Mas esse amor não pode existir, só que gera amor fraternal. Por isso ele diz, que eles são mentirosos que se gabam de que eles amam a Deus, quando eles odeiam seus irmãos.

 

Mas a razão pela qual ele subjoins não parece suficientemente válido, pois é uma comparação entre o menor eo maior: Se, diz ele, que o amor não os nossos irmãos a quem vemos, muito menos podemos amar Deus que é invisível. Agora, há, obviamente, duas excepções; para o amor que Deus tem para nós é de fé e não flui de vista, como encontramos em 1 Pedro 1: 81 Pedro 1: 8 ; e em segundo lugar, muito diferente é o amor de Deus a partir do amor dos homens; por enquanto Deus leva seu povo a amá-lo por sua infinita bondade, os homens são muitas vezes digno de ódio. Para esta resposta I, que o apóstolo toma aqui como certo o que deveria, sem dúvida, para aparecer evidente para nós, que Deus oferece-se a nós naqueles homens que carregam a sua imagem, e que ele requer as funções, o que ele não quer a si mesmo, ser realizados para eles, de acordo com o Salmos 16: 2Salmo 16: 2 , onde lemos:

 

"Meu Deus atinge não a ti, ó Senhor,

para os santos que estão na terra é o meu amor."

 

E, certamente, a participação da mesma natureza, a necessidade de tantas coisas, e as relações mútuas, deve nos seduzir para o amor mútuo, com exceção; que são mais difíceis do que o ferro.

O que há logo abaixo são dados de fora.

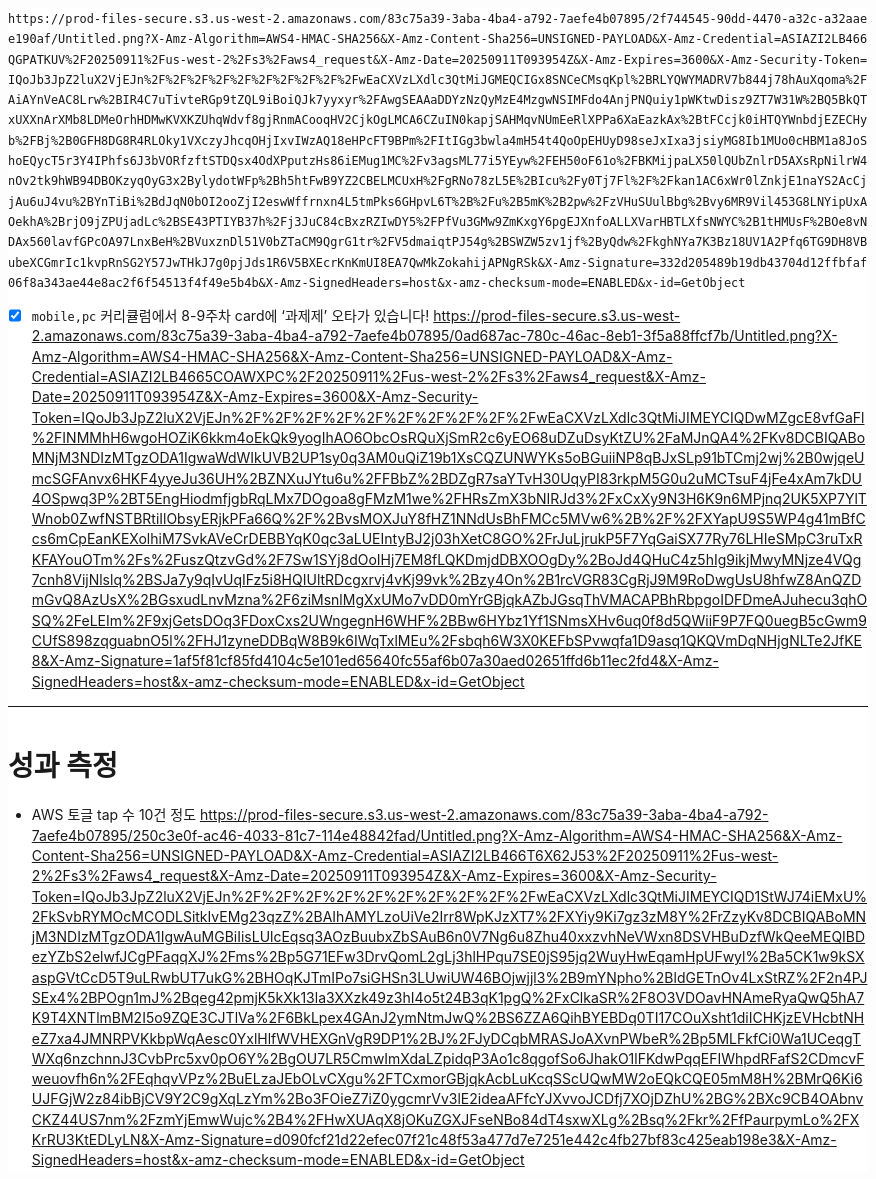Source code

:     https://prod-files-secure.s3.us-west-2.amazonaws.com/83c75a39-3aba-4ba4-a792-7aefe4b07895/2f744545-90dd-4470-a32c-a32aaee190af/Untitled.png?X-Amz-Algorithm=AWS4-HMAC-SHA256&X-Amz-Content-Sha256=UNSIGNED-PAYLOAD&X-Amz-Credential=ASIAZI2LB466QGPATKUV%2F20250911%2Fus-west-2%2Fs3%2Faws4_request&X-Amz-Date=20250911T093954Z&X-Amz-Expires=3600&X-Amz-Security-Token=IQoJb3JpZ2luX2VjEJn%2F%2F%2F%2F%2F%2F%2F%2F%2F%2FwEaCXVzLXdlc3QtMiJGMEQCIGx8SNCeCMsqKpl%2BRLYQWYMADRV7b844j78hAuXqoma%2FAiAYnVeAC8Lrw%2BIR4C7uTivteRGp9tZQL9iBoiQJk7yyxyr%2FAwgSEAAaDDYzNzQyMzE4MzgwNSIMFdo4AnjPNQuiy1pWKtwDisz9ZT7W31W%2BQ5BkQTxUXXnArXMb8LDMeOrhHDMwKVXKZUhqWdvf8gjRnmACooqHV2CjkOgLMCA6CZuIN0kapjSAHMqvNUmEeRlXPPa6XaEazkAx%2BtFCcjk0iHTQYWnbdjEZECHyb%2FBj%2B0GFH8DG8R4RLOky1VXczyJhcqOHjIxvIWzAQ18eHPcFT9BPm%2FItIGg3bwla4mH54t4QoOpEHUyD98seJxIxa3jsiyMG8Ib1MUo0cHBM1a8JoShoEQycT5r3Y4IPhfs6J3bVORfzftSTDQsx4OdXPputzHs86iEMug1MC%2Fv3agsML77i5YEyw%2FEH50oF61o%2FBKMijpaLX50lQUbZnlrD5AXsRpNilrW4nOv2tk9hWB94DBOKzyqOyG3x2BylydotWFp%2Bh5htFwB9YZ2CBELMCUxH%2FgRNo78zL5E%2BIcu%2Fy0Tj7Fl%2F%2Fkan1AC6xWr0lZnkjE1naYS2AcCjjAu6uJ4vu%2BYnTiBi%2BdJqN0bOI2ooZjI2eswWffrnxn4L5tmPks6GHpvL6T%2B%2Fu%2B5mK%2B2pw%2FzVHuSUulBbg%2Bvy6MR9Vil453G8LNYipUxAOekhA%2BrjO9jZPUjadLc%2BSE43PTIYB37h%2Fj3JuC84cBxzRZIwDY5%2FPfVu3GMw9ZmKxgY6pgEJXnfoALLXVarHBTLXfsNWYC%2B1tHMUsF%2BOe8vNDAx560lavfGPcOA97LnxBeH%2BVuxznDl51V0bZTaCM9QgrG1tr%2FV5dmaiqtPJ54g%2BSWZW5zv1jf%2ByQdw%2FkghNYa7K3Bz18UV1A2Pfq6TG9DH8VBubeXCGmrIc1kvpRnSG2Y57JwTHkJ7g0pjJds1R6V5BXEcrKnKmUI8EA7QwMkZokahijAPNgRSk&X-Amz-Signature=332d205489b19db43704d12ffbfaf06f8a343ae44e8ac2f6f54513f4f49e5b4b&X-Amz-SignedHeaders=host&x-amz-checksum-mode=ENABLED&x-id=GetObject
  - [x] `mobile,pc` 커리큘럼에서 8-9주차 card에 ‘과제제’ 오타가 있습니다! 
    https://prod-files-secure.s3.us-west-2.amazonaws.com/83c75a39-3aba-4ba4-a792-7aefe4b07895/0ad687ac-780c-46ac-8eb1-3f5a88ffcf7b/Untitled.png?X-Amz-Algorithm=AWS4-HMAC-SHA256&X-Amz-Content-Sha256=UNSIGNED-PAYLOAD&X-Amz-Credential=ASIAZI2LB4665COAWXPC%2F20250911%2Fus-west-2%2Fs3%2Faws4_request&X-Amz-Date=20250911T093954Z&X-Amz-Expires=3600&X-Amz-Security-Token=IQoJb3JpZ2luX2VjEJn%2F%2F%2F%2F%2F%2F%2F%2F%2F%2FwEaCXVzLXdlc3QtMiJIMEYCIQDwMZgcE8vfGaFl%2FINMMhH6wgoHOZiK6kkm4oEkQk9yogIhAO6ObcOsRQuXjSmR2c6yEO68uDZuDsyKtZU%2FaMJnQA4%2FKv8DCBIQABoMNjM3NDIzMTgzODA1IgwaWdWIkUVB2UP1sy0q3AM0uQiZ19b1XsCQZUNWYKs5oBGuiiNP8qBJxSLp91bTCmj2wj%2B0wjqeUmcSGFAnvx6HKF4yyeJu36UH%2BZNXuJYtu6u%2FFBbZ%2BDZgR7saYTvH30UqyPI83rkpM5G0u2uMCTsuF4jFe4xAm7kDU4OSpwq3P%2BT5EngHiodmfjgbRqLMx7DOgoa8gFMzM1we%2FHRsZmX3bNIRJd3%2FxCxXy9N3H6K9n6MPjnq2UK5XP7YlTWnob0ZwfNSTBRtiIlObsyERjkPFa66Q%2F%2BvsMOXJuY8fHZ1NNdUsBhFMCc5MVw6%2B%2F%2FXYapU9S5WP4g41mBfCcs6mCpEanKEXolhiM7SvkAVeCrDEBBYqK0qc3aLUEIntyBJ2j03hXetC8GO%2FrJuLjrukP5F7YqGaiSX77Ry76LHIeSMpC3ruTxRKFAYouOTm%2Fs%2FuszQtzvGd%2F7Sw1SYj8dOoIHj7EM8fLQKDmjdDBXOOgDy%2BoJd4QHuC4z5hIg9ikjMwyMNjze4VQg7cnh8VijNlslq%2BSJa7y9qIvUqIFz5i8HQIUltRDcgxrvj4vKj99vk%2Bzy4On%2B1rcVGR83CgRjJ9M9RoDwgUsU8hfwZ8AnQZDmGvQ8AzUsX%2BGsxudLnvMzna%2F6ziMsnlMgXxUMo7vDD0mYrGBjqkAZbJGsqThVMACAPBhRbpgoIDFDmeAJuhecu3qhOSQ%2FeLEIm%2F9xjGetsDOq3FDoxCxs2UWngegnH6WHF%2BBw6HYbz1Yf1SNmsXHv6uq0f8d5QWiiF9P7FQ0uegB5cGwm9CUfS898zqguabnO5l%2FHJ1zyneDDBqW8B9k6IWqTxlMEu%2Fsbqh6W3X0KEFbSPvwqfa1D9asq1QKQVmDqNHjgNLTe2JfKE8&X-Amz-Signature=1af5f81cf85fd4104c5e101ed65640fc55af6b07a30aed02651ffd6b11ec2fd4&X-Amz-SignedHeaders=host&x-amz-checksum-mode=ENABLED&x-id=GetObject

---

# 성과 측정
- AWS 토글 tap 수 10건 정도 
  https://prod-files-secure.s3.us-west-2.amazonaws.com/83c75a39-3aba-4ba4-a792-7aefe4b07895/250c3e0f-ac46-4033-81c7-114e48842fad/Untitled.png?X-Amz-Algorithm=AWS4-HMAC-SHA256&X-Amz-Content-Sha256=UNSIGNED-PAYLOAD&X-Amz-Credential=ASIAZI2LB466T6X62J53%2F20250911%2Fus-west-2%2Fs3%2Faws4_request&X-Amz-Date=20250911T093954Z&X-Amz-Expires=3600&X-Amz-Security-Token=IQoJb3JpZ2luX2VjEJn%2F%2F%2F%2F%2F%2F%2F%2F%2F%2FwEaCXVzLXdlc3QtMiJIMEYCIQD1StWJ74iEMxU%2FkSvbRYMOcMCODLSitkIvEMg23qzZ%2BAIhAMYLzoUiVe2Irr8WpKJzXT7%2FXYiy9Ki7gz3zM8Y%2FrZzyKv8DCBIQABoMNjM3NDIzMTgzODA1IgwAuMGBiIisLUlcEqsq3AOzBuubxZbSAuB6n0V7Ng6u8Zhu40xxzvhNeVWxn8DSVHBuDzfWkQeeMEQIBDezYZbS2elwfJCgPFaqqXJ%2Fms%2Bp5G71EFw3DrvQomL2gLj3hlHPqu7SE0jS95jq2WuyHwEqamHpUFwyl%2Ba5CK1w9kSXaspGVtCcD5T9uLRwbUT7ukG%2BHOqKJTmIPo7siGHSn3LUwiUW46BOjwjjl3%2B9mYNpho%2BldGETnOv4LxStRZ%2F2n4PJSEx4%2BPOgn1mJ%2Bqeg42pmjK5kXk13la3XXzk49z3hI4o5t24B3qK1pgQ%2FxClkaSR%2F8O3VDOavHNAmeRyaQwQ5hA7K9T4XNTlmBM2I5o9ZQE3CJTlVa%2F6BkLpex4GAnJ2ymNtmJwQ%2BS6ZZA6QihBYEBDq0TI17COuXsht1diICHKjzEVHcbtNHeZ7xa4JMNRPVKkbpWqAesc0YxlHlfWVHEXGnVgR9DP1%2BJ%2FJyDCqbMRASJoAXvnPWbeR%2Bp5MLFkfCi0Wa1UCeqgTWXq6nzchnnJ3CvbPrc5xv0pO6Y%2BgOU7LR5CmwImXdaLZpidqP3Ao1c8qgofSo6JhakO1lFKdwPqqEFIWhpdRFafS2CDmcvFweuovfh6n%2FEqhqvVPz%2BuELzaJEbOLvCXgu%2FTCxmorGBjqkAcbLuKcqSScUQwMW2oEQkCQE05mM8H%2BMrQ6Ki6UJFGjW2z84ibBjCV9Y2C9gXqLzYm%2Bo3FOieZ7iZ0ygcmrVv3lE2ideaAFfcYJXvvoJCDfj7XOjDZhU%2BG%2BXc9CB4OAbnvCKZ44US7nm%2FzmYjEmwWujc%2B4%2FHwXUAqX8jOKuZGXJFseNBo84dT4sxwXLg%2Bsq%2Fkr%2FfPaurpymLo%2FXKrRU3KtEDLyLN&X-Amz-Signature=d090fcf21d22efec07f21c48f53a477d7e7251e442c4fb27bf83c425eab198e3&X-Amz-SignedHeaders=host&x-amz-checksum-mode=ENABLED&x-id=GetObject
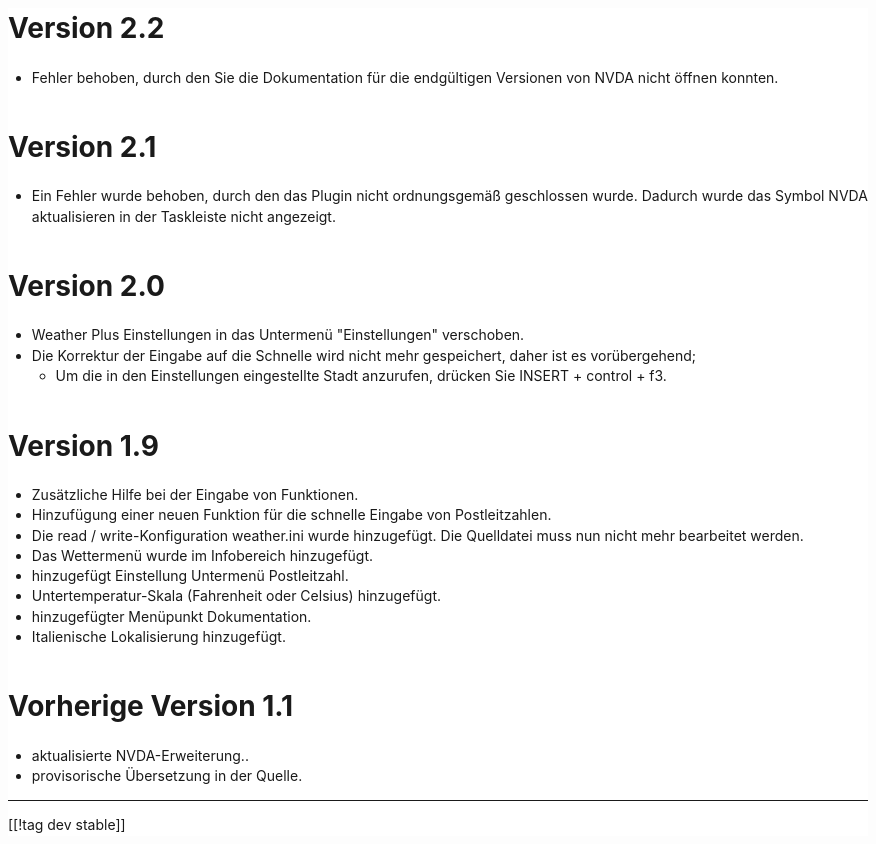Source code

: # Version 2.2 #
* Fehler behoben, durch den Sie die Dokumentation für die endgültigen
  Versionen von NVDA nicht öffnen konnten.

# Version 2.1 #
* Ein Fehler wurde behoben, durch den das Plugin nicht ordnungsgemäß
  geschlossen wurde. Dadurch wurde das Symbol NVDA aktualisieren in der
  Taskleiste nicht angezeigt.

# Version 2.0 #
* Weather Plus Einstellungen in das Untermenü "Einstellungen" verschoben.
* Die Korrektur der Eingabe auf die Schnelle wird nicht mehr gespeichert, daher ist es vorübergehend;
	* Um die in den Einstellungen eingestellte Stadt anzurufen, drücken Sie INSERT + control + f3.

# Version 1.9 #
* Zusätzliche Hilfe bei der Eingabe von Funktionen.
* Hinzufügung einer neuen Funktion für die schnelle Eingabe von
  Postleitzahlen.
* Die read / write-Konfiguration weather.ini wurde hinzugefügt. Die
  Quelldatei muss nun nicht mehr bearbeitet werden.
* Das Wettermenü wurde im Infobereich hinzugefügt.
* hinzugefügt Einstellung Untermenü Postleitzahl.
* Untertemperatur-Skala (Fahrenheit oder Celsius) hinzugefügt.
* hinzugefügter Menüpunkt Dokumentation.
* Italienische Lokalisierung hinzugefügt.

# Vorherige Version 1.1 #
* aktualisierte NVDA-Erweiterung..
* provisorische Übersetzung in der Quelle.

--------------------------------------------------------------------------------

[[!tag dev stable]]

[1]: https://addons.nvda-project.org/files/get.php?file=wetp

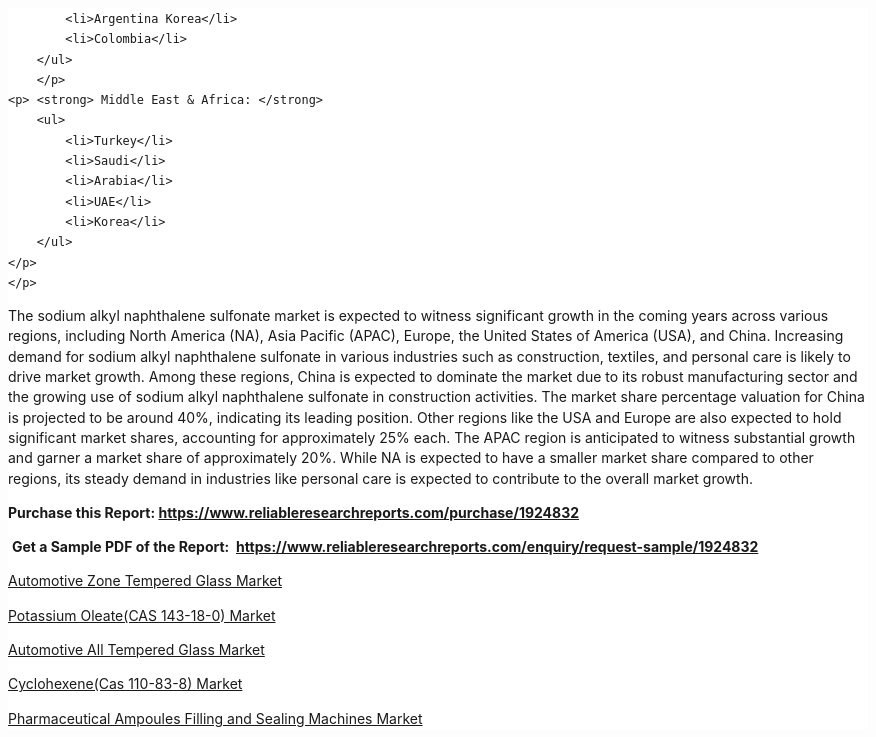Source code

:             <li>Argentina Korea</li>
            <li>Colombia</li>
        </ul>
        </p> 
    <p> <strong> Middle East & Africa: </strong>
        <ul>
            <li>Turkey</li>
            <li>Saudi</li>
            <li>Arabia</li>
            <li>UAE</li>
            <li>Korea</li>
        </ul>
    </p>
    </p>
<p><p>The sodium alkyl naphthalene sulfonate market is expected to witness significant growth in the coming years across various regions, including North America (NA), Asia Pacific (APAC), Europe, the United States of America (USA), and China. Increasing demand for sodium alkyl naphthalene sulfonate in various industries such as construction, textiles, and personal care is likely to drive market growth. Among these regions, China is expected to dominate the market due to its robust manufacturing sector and the growing use of sodium alkyl naphthalene sulfonate in construction activities. The market share percentage valuation for China is projected to be around 40%, indicating its leading position. Other regions like the USA and Europe are also expected to hold significant market shares, accounting for approximately 25% each. The APAC region is anticipated to witness substantial growth and garner a market share of approximately 20%. While NA is expected to have a smaller market share compared to other regions, its steady demand in industries like personal care is expected to contribute to the overall market growth.</p></p>
<p><strong>Purchase this Report: <a href="https://www.reliableresearchreports.com/purchase/1924832">https://www.reliableresearchreports.com/purchase/1924832</a></strong></p>
<p>&nbsp;<strong>Get a Sample PDF of the Report:&nbsp;&nbsp;<a href="https://www.reliableresearchreports.com/enquiry/request-sample/1924832">https://www.reliableresearchreports.com/enquiry/request-sample/1924832</a></strong></p>
<p><strong></strong></p>
<p><p><a href="https://medium.com/@melissahaag/automotive-zone-tempered-glass-market-exploring-market-share-market-trends-and-future-growth-f6c40c1bf477">Automotive Zone Tempered Glass Market</a></p><p><a href="https://www.linkedin.com/pulse/potassium-oleatecas-143-18-0-market-size-share-amp-trends-mwjqe/">Potassium Oleate(CAS 143-18-0) Market</a></p><p><a href="https://medium.com/@piercehoppe2023/automotive-all-tempered-glass-market-size-and-market-trends-complete-industry-overview-2023-to-07f4658ae514">Automotive All Tempered Glass Market</a></p><p><a href="https://www.linkedin.com/pulse/decoding-cyclohexenecas-110-83-8-market-deep-dive-latest-rto5e/">Cyclohexene(Cas 110-83-8) Market</a></p><p><a href="https://github.com/Chiragrp22/Market-Research-Report-List-1/blob/main/pharmaceutical-ampoules-filling-and-sealing-machines-market.md">Pharmaceutical Ampoules Filling and Sealing Machines Market</a></p></p>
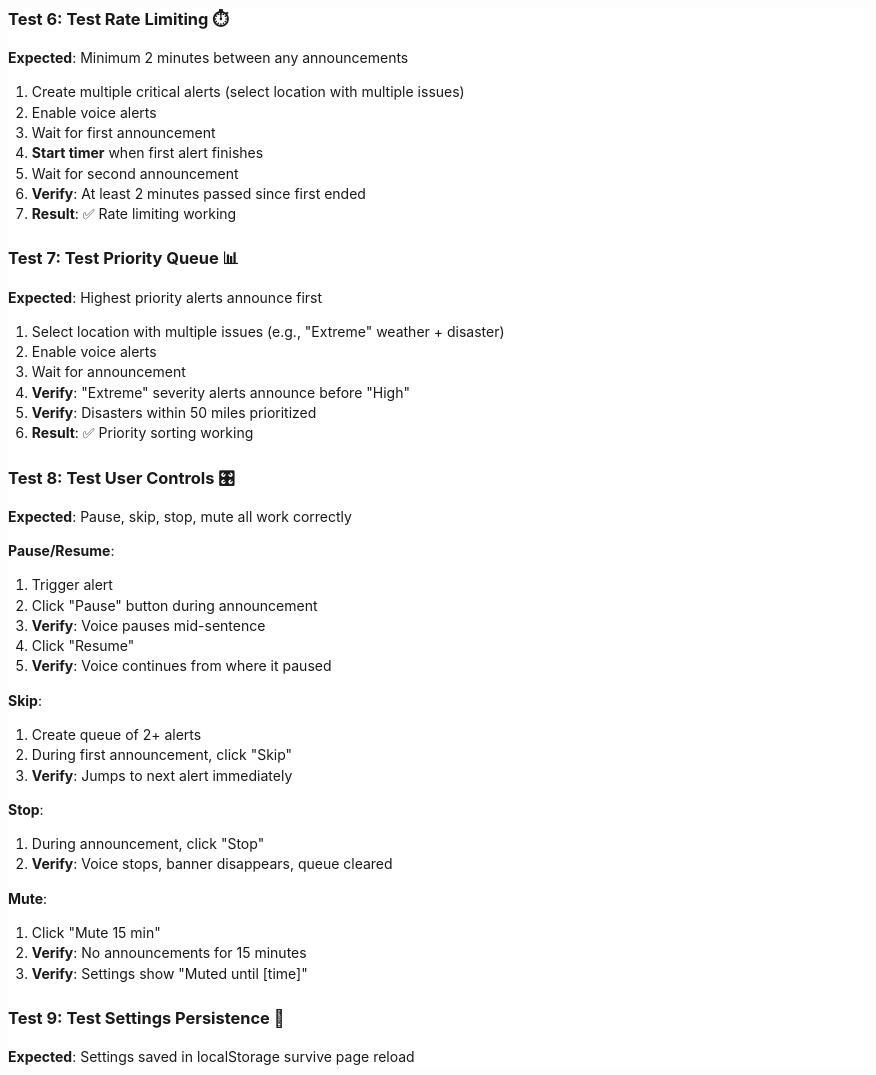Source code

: ### Test 6: Test Rate Limiting ⏱️

**Expected**: Minimum 2 minutes between any announcements

1. Create multiple critical alerts (select location with multiple issues)
2. Enable voice alerts
3. Wait for first announcement
4. **Start timer** when first alert finishes
5. Wait for second announcement
6. **Verify**: At least 2 minutes passed since first ended
7. **Result**: ✅ Rate limiting working

### Test 7: Test Priority Queue 📊

**Expected**: Highest priority alerts announce first

1. Select location with multiple issues (e.g., "Extreme" weather + disaster)
2. Enable voice alerts
3. Wait for announcement
4. **Verify**: "Extreme" severity alerts announce before "High"
5. **Verify**: Disasters within 50 miles prioritized
6. **Result**: ✅ Priority sorting working

### Test 8: Test User Controls 🎛️

**Expected**: Pause, skip, stop, mute all work correctly

**Pause/Resume**:

1. Trigger alert
2. Click "Pause" button during announcement
3. **Verify**: Voice pauses mid-sentence
4. Click "Resume"
5. **Verify**: Voice continues from where it paused

**Skip**:

1. Create queue of 2+ alerts
2. During first announcement, click "Skip"
3. **Verify**: Jumps to next alert immediately

**Stop**:

1. During announcement, click "Stop"
2. **Verify**: Voice stops, banner disappears, queue cleared

**Mute**:

1. Click "Mute 15 min"
2. **Verify**: No announcements for 15 minutes
3. **Verify**: Settings show "Muted until [time]"

### Test 9: Test Settings Persistence 💾

**Expected**: Settings saved in localStorage survive page reload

Mas João quis dizer outra coisa: ele queria mostrar como falacioso é o orgulho de cada um que diz que ama a Deus, e ainda não ama a imagem de Deus, que está diante de seus olhos.

 

verso 21

21 E este mandamento Este é um argumento mais forte, elaborado a partir da autoridade e doutrina de Cristo; pois ele não só deu um mandamento respeitando o amor de Deus, mas nos pediu também a amar os nossos irmãos. Devemos, portanto, de modo começar com Deus, como que pode haver, ao mesmo tempo uma transição feita para os homens.